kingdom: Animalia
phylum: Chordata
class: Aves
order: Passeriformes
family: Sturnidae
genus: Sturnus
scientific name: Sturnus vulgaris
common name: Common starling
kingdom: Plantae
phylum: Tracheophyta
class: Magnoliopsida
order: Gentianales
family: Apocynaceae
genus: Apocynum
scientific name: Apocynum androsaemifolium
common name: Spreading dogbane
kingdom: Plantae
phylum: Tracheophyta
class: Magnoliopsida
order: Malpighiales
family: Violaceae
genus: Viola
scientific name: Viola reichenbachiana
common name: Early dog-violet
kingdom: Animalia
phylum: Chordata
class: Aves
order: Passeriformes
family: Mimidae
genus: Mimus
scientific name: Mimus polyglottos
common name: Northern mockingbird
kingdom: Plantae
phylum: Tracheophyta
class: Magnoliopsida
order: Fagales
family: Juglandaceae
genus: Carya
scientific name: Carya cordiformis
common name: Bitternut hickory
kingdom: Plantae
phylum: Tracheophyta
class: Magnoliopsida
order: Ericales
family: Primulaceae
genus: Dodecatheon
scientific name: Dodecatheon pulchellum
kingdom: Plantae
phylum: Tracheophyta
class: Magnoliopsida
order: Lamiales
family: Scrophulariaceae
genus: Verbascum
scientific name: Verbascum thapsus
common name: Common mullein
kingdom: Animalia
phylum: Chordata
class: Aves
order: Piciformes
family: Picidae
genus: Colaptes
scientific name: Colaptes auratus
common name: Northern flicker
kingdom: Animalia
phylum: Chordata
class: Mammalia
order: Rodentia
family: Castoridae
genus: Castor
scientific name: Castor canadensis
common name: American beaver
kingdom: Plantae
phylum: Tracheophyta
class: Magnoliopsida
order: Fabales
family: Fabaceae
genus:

===

### What to do
Copy everything from the line containing "order: Ericales" down to the end of the records, keeping every line unchanged.

### Answer to this problem
order: Ericales
family: Primulaceae
genus: Dodecatheon
scientific name: Dodecatheon pulchellum
kingdom: Plantae
phylum: Tracheophyta
class: Magnoliopsida
order: Lamiales
family: Scrophulariaceae
genus: Verbascum
scientific name: Verbascum thapsus
common name: Common mullein
kingdom: Animalia
phylum: Chordata
class: Aves
order: Piciformes
family: Picidae
genus: Colaptes
scientific name: Colaptes auratus
common name: Northern flicker
kingdom: Animalia
phylum: Chordata
class: Mammalia
order: Rodentia
family: Castoridae
genus: Castor
scientific name: Castor canadensis
common name: American beaver
kingdom: Plantae
phylum: Tracheophyta
class: Magnoliopsida
order: Fabales
family: Fabaceae
genus:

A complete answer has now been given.